═════ ИСХОДНЫЙ ТЕКСТ

Она падала с гор любви по своей и не своей вине. Поднималась и снова восходила. Цветаевское «донжуанство», переплавляемое ею в стихотворные строки, продолжило энциклопедию любви в ХХ веке.

Может быть, зная себя такую, донжуанскую, она и понимала Казанову. Восхищение было романтическим. Восхищение имело основания – собственную натуру. Задатки любить много, внезапно, ошибочно.

Она изумилась ахматовской перчатке с левой руки, надетой на правую в любовном волнении. Какая малость эта перчатка перед:

Жить приучил в самом огне,

Сам бросил – в степь заледенелую!

Вот что ты, милый, сделал мне.

Мой милый, что тебе – я сделала?

Все ведаю – не прекословь!

Вновь зрячая – уж не любовница!

Где отступается Любовь,

Там подступает Смерть – садовница.

 

Или:

Любовь! Любовь! И в судорогах, и в гробе

Насторожусь – прельщусь – смущусь – рванусь.

О милая! Ни в гробовом сугробе,

Ни в облачном с тобою не прощусь.

 

 Озноб по коже. От удивления. Такого теперь не бывает. Ни наяву, ни в стихах.

 

8.

А было. У Пушкина:

Отдайте, боги, мне рассудок омраченный,

Возьмите от меня сей образ роковой.

Довольно я любил; отдайте мне покой...

Но мрачная любовь и образ незабвенный

Остались вечно бы с тобой.

                                        («Мечтателю)

══════════
═════ ПРЕДСТАВЛЕННЫЕ МАТЕРИАЛЫ

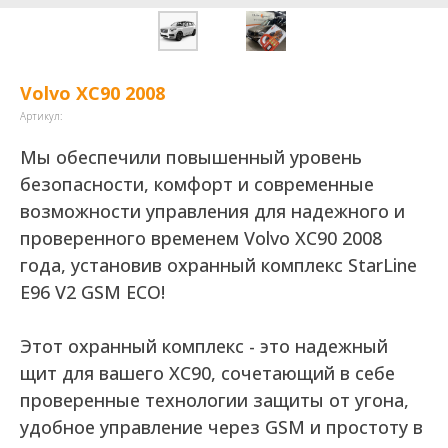
Volvo XC90 2008
Артикул:
Мы обеспечили повышенный уровень
безопасности, комфорт и современные
возможности управления для надежного и
проверенного временем Volvo XC90 2008
года, установив охранный комплекс StarLine
E96 V2 GSM ECO!
Этот охранный комплекс - это надежный
щит для вашего XC90, сочетающий в себе
проверенные технологии защиты от угона,
удобное управление через GSM и простоту в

══════════

◆ ЗАДАНИЯ ДЛЯ ВЫПОЛНЕНИЯ:
[a] Чему, согласно тексту о Цветаевой, она изумилась?
[b] Определите, согласуются ли с текстом о Цветаевой следующие утверждения: (i) восхищение Казановой было романтическим; (ii) цветаевское «донжуанство» завершило энциклопедию любви в XIX веке; (iii) строки «Отдайте, боги, мне рассудок омраченный» приведены как пушкинские.
[c] Повторите дословно фрагмент текста о Цветаевой от слов «Она изумилась ахматовской» до слов «милый, сделал мне.».

◆ ОТВЕТЫ ПО ПОРЯДКУ:
[a] Ахматовской перчатке с левой руки, надетой на правую в любовном волнении.

[b]
(i) Да: «Восхищение было романтическим».
(ii) Нет: «продолжило энциклопедию любви в ХХ веке».
(iii) Да: «А было. У Пушкина:».

[c]
Она изумилась ахматовской перчатке с левой руки, надетой на правую в любовном волнении. Какая малость эта перчатка перед:

Жить приучил в самом огне,

Сам бросил – в степь заледенелую!

Вот что ты, милый, сделал мне.